Tomaram uma boa distância do estábulo e retornaram às suas formas originais. Satã sorria de satisfação com o olhar reprovador de Samael.
— Demônio ardiloso! – gritou Samael – o que pensas que fez?
— Vocês pensaram em tudo. Ou quase tudo. Eu coloquei um pouco de loucura em sua mente. De que adiantaria todos acharem que ele é o Messias e ele próprio não acreditar no fato? Ele achará que é o Eterno na Terra. Um deus com corpo entre os homens.
Os dois ficaram em silêncio pensando. Apesar de cruel, Satã estava certo. Sem mais nada dizer Samael bateu suas asas e voltou para o céu. Os outros dois olharem ele ir embora. Lúcifer ainda tinha muitas dúvidas.
— Diga-me Shai'tan – começou Lúcifer –, vemos Samael voltando para ficar ao lado do Eterno.
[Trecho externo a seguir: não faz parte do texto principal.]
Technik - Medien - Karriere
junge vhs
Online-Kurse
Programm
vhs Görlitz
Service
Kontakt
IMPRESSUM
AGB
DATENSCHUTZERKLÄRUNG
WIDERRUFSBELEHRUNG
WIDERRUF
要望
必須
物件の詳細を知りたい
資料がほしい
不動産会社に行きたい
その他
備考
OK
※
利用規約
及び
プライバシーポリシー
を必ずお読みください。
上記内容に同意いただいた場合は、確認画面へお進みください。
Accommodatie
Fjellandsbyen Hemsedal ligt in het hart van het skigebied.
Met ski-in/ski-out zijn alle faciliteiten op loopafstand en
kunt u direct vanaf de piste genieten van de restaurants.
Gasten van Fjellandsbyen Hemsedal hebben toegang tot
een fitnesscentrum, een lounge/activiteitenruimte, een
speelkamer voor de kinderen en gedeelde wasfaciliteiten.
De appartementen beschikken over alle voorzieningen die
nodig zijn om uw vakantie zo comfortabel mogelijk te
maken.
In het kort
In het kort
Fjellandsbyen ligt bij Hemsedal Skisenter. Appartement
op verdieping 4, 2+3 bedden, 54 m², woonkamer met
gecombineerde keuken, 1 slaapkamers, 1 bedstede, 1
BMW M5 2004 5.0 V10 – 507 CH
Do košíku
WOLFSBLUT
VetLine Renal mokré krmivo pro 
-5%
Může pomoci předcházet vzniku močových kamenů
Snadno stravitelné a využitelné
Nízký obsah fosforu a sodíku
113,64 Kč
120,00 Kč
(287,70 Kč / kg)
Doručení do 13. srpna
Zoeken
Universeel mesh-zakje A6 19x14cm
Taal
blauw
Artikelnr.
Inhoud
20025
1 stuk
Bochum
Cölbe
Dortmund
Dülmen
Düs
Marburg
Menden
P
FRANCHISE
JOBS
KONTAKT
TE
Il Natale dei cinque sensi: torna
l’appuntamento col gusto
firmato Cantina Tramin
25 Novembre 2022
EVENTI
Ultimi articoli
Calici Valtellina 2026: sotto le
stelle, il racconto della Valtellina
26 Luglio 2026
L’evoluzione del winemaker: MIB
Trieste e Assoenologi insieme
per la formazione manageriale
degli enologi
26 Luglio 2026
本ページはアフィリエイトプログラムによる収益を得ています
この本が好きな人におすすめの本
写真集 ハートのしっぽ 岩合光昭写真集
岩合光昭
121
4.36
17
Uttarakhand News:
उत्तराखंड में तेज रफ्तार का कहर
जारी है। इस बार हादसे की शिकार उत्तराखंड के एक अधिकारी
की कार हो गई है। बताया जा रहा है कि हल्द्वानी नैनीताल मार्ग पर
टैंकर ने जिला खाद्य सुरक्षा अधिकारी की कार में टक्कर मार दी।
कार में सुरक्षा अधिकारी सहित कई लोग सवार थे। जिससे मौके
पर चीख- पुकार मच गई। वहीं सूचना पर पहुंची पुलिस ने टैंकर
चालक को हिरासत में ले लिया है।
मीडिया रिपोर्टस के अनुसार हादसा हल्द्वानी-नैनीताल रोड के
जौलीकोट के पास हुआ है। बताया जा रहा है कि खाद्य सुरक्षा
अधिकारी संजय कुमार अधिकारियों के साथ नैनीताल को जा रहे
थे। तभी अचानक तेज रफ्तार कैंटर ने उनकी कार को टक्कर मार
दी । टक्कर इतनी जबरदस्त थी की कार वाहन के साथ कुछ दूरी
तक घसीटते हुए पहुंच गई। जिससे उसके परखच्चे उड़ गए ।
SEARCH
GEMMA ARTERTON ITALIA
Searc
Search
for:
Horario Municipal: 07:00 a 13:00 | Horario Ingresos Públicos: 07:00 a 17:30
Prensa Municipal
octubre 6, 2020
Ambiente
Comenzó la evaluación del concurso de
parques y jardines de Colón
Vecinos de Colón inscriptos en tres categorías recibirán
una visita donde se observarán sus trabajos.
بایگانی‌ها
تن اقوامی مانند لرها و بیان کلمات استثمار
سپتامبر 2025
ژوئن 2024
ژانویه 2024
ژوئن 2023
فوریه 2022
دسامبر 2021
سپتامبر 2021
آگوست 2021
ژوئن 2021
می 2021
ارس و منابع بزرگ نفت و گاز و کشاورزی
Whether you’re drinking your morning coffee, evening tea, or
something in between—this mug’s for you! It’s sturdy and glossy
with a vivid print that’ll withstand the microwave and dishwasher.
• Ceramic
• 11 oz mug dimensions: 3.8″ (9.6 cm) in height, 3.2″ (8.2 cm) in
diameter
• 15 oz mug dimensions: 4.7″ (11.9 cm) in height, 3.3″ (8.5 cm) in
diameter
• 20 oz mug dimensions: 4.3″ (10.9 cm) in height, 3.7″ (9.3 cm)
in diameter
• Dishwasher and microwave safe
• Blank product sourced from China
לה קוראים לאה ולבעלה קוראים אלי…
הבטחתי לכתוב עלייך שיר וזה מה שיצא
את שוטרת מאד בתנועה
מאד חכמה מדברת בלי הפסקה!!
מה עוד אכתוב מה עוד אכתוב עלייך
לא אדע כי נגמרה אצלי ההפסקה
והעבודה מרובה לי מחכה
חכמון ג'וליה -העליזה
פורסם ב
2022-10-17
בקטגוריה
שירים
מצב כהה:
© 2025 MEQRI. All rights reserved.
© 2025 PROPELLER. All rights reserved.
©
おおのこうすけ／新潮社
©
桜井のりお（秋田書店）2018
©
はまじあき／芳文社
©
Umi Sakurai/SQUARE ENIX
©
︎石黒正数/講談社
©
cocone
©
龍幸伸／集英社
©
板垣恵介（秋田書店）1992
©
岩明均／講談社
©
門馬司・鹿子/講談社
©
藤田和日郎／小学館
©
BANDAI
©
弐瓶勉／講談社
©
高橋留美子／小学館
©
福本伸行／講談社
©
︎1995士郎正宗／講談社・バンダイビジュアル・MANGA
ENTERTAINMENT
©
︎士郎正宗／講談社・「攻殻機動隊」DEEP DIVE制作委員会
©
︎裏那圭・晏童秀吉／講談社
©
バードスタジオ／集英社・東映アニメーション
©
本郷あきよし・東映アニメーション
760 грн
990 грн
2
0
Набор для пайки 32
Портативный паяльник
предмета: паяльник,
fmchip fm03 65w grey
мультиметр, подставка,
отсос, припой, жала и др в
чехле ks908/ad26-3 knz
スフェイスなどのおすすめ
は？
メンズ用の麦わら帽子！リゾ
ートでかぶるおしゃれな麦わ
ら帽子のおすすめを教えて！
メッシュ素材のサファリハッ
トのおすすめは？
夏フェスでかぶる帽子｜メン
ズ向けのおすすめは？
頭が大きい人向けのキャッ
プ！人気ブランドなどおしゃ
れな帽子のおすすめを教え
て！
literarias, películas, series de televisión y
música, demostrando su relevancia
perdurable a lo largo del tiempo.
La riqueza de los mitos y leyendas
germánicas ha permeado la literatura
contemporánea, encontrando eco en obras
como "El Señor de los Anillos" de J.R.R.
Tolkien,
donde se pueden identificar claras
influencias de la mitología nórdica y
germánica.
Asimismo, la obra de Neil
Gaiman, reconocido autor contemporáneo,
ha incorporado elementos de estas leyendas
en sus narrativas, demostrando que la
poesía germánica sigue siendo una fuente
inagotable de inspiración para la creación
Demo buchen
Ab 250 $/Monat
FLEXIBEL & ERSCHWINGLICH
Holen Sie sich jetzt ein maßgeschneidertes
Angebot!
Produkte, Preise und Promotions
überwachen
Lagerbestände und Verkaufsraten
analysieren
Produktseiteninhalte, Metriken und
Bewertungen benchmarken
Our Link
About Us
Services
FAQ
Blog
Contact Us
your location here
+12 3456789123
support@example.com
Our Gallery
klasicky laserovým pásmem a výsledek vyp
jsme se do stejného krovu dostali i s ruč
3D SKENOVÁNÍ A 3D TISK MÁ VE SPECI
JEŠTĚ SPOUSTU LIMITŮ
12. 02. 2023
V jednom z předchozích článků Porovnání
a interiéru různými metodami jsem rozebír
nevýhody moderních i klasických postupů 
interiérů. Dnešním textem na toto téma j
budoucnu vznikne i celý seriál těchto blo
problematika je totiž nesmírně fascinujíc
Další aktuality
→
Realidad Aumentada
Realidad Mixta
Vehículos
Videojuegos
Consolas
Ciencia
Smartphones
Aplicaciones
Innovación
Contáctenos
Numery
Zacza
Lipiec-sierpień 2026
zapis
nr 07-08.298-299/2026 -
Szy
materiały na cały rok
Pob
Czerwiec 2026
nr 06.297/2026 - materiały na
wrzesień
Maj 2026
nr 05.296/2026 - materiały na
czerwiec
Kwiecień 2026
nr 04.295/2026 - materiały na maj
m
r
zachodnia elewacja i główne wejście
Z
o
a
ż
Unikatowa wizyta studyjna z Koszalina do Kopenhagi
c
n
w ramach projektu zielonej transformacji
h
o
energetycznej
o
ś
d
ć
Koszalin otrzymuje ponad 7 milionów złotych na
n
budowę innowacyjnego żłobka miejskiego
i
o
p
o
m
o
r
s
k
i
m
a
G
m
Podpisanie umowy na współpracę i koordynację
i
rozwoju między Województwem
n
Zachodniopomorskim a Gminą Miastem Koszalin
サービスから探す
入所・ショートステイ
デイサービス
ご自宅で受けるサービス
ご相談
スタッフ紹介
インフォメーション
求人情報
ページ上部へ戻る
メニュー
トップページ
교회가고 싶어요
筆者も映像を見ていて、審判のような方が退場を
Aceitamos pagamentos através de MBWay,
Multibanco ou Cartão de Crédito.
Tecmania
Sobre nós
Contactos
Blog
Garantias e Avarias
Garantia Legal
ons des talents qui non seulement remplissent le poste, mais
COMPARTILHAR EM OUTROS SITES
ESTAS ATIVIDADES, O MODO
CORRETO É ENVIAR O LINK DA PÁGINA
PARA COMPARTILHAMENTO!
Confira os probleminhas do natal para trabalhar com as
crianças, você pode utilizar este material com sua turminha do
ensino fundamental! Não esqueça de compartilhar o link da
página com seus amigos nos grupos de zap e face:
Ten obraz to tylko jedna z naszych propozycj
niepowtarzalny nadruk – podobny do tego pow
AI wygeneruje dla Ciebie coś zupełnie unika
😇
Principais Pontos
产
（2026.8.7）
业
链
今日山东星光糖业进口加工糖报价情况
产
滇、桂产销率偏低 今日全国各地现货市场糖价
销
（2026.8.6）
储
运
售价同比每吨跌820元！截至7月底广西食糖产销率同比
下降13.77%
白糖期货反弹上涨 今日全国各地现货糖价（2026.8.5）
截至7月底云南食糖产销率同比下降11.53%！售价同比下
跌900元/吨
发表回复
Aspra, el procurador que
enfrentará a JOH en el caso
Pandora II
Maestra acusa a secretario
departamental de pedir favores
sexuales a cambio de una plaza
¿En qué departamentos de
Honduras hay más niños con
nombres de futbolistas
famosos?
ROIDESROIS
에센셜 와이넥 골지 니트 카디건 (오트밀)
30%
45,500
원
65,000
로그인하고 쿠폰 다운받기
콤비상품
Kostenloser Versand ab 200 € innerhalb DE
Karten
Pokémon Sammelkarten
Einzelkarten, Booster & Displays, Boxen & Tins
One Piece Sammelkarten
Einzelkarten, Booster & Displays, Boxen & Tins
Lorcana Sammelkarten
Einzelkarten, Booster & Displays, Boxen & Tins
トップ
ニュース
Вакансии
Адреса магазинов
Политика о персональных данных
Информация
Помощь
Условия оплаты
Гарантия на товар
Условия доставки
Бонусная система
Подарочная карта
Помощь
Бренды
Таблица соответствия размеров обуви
Fizemos tudo isso sem aprovação Dele. Sabemos de sua Onisciência, Onipotência e Onipresença. Ele sabia o que faríamos, Ele estava lá e Ele poderia ter nos parado. Mas não o fez. Por quê?
— Você já pensou no porque você existe Helel ben-Sachar? Se você existe é porque Ele quer. Veja Samael. Um anjo com a obrigação de tentar o homem. Talvez o que fizemos hoje não seja um mal para a humanidade. O mal seria a humanidade acreditar no que fizemos. Creio que nós realizamos o desígnio Dele. Um teste de fé para os judeus e o restante do povo.
Os dois vagaram a esmo por Belém em silêncio. Por fim voltaram para o inferno. Lúcifer acompanhou o menino crescer e enxergou todos os erros deles. O anjo caído sentiu a mão de Satã conduzindo os apóstolos e ajudando a criar o “Novo Testamento”. Muitas vezes Lúcifer pensou em impedir a mentira, mas seria tarde demais. Os planos arquitetados pelos três saíram melhor do que o previsto.
Dizem os demônios que ao passarem pelo trono de Lúcifer nas noites de Natal é possível ouvir o seu choro de arrependimento.